Roundtable Discussion: Trials Demonstrate Efficacy With Different Regimens in Nonmetastatic CRPC

Eleni Efstathiou, MD, PhD

During a virtual Targeted Oncology Case-Based Roundtable event, MD, PhD, associate professor, Department of Genitourinary Medical Oncology, Division of Cancer Medicine at The University of Texas MD Anderson Cancer Center in Houston, TX discussed clinical trials which support the use of certain treatment regimen for patients with nonmetastatic castration-resistant prostate cancer (nmCRPC).

Targeted OncologyTM: What treatments are FDA approved for the potential treatment of this patient with nmCRPC?
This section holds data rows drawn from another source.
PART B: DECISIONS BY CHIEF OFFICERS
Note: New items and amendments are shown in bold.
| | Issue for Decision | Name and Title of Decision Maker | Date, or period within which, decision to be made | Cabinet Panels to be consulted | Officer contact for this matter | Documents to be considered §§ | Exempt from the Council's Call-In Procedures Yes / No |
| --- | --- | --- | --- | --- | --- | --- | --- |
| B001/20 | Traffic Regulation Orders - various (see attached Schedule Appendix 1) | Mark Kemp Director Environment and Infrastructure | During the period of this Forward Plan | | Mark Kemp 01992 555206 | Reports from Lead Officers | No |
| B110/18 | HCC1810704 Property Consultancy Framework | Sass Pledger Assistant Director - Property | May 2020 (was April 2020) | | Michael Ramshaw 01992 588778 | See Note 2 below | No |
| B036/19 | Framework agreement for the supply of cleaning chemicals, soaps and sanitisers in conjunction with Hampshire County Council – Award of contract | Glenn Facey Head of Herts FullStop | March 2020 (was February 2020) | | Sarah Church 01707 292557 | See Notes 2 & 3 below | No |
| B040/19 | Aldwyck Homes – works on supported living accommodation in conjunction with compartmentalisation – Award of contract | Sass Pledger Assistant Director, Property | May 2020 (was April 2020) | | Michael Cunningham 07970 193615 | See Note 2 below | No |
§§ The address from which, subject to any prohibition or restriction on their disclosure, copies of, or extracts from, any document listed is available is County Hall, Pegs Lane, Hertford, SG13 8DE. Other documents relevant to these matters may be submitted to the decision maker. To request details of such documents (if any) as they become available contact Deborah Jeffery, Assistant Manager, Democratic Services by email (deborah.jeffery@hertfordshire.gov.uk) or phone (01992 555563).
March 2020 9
EFSTATHIOU: The National Comprehensive Cancer Network guidelines [divide up the treatments by] the PSA doubling time.1 When it’s less than 10 months, you get [many] options: [apalutamide (Erleada), darolutamide (Nubeqa), and enzalutamide (Xtandi)]. In fact, the [large realm of] first-generation antiandrogens, even abiraterone if nothing else is available, [are possible treatment options]. But [if the doubling time is] more than 10 months, the options are observation, which is the preferred option, [or a secondary hormone therapy].

What I would add to this case is [my suggestion to] always look at those serum levels of testosterone. I like to tie [that in] with my PSA, and I do it at the same time.

Targeted Oncology: What trials and data support the 3 treatment options in the case of a shorter PSA doubling time?

EFSTATHIOU: There are 3 trials—and this is the value, because 1 trial is like [having no] trials. If you have 3 trials that have essentially the same design and similar type of class of agent, and are conducted in the same population, that have almost identical results, well, that’s not to be challenged, I would say. If you have only 1, it’s a problem. The [design of the] phase 3 SPARTAN trial [NCT01946204] was 2:1 randomization of men with nonmetastatic therapy who could have pelvic nodes and had to have a PSA doubling time of less than 10 months.²

The nice thing about SPARTAN is that they not only [calculated] the metastasis-free survival [MFS], but they also had, as an exploratory end point, the time to second progression-free survival [PFS2]. That’s what made the difference for this trial.

The patient characteristics [account for] the typical patient who you’ll see walk in the door: excellent performance status, older median age in the trial, 74 years], may have other comorbidities.

The first year [the investigators] showed us MFS, the second year they showed us the updated MFS,³ and at the final analysis, [it was] still holding a very nice HR with a difference of 2 years, essentially, in MFS [40.5 months with apalutamide vs 16.2 months with placebo; HR, 0.28; 95% CI, 0.23-0.35; P < .0001]. In the analysis that was recently shown, [we saw] the overall survival [OS] benefit in favor of apalutamide [73.9 vs 59.9 months with placebo; HR, 0.78; 95% CI, 0.64-0.96; P = .0161].⁴

Of the 3 trials, this is the only one that was recording adverse events [AEs] every month; the other 2 trials were doing it every 4 months, so you can’t really compare among all of them. Just keep in mind that the AEs are in line with what we have seen in CRPC and hormonenaive disease, not something excessive. I would say that in SPARTAN, I [don’t think] we had any seizure disorders.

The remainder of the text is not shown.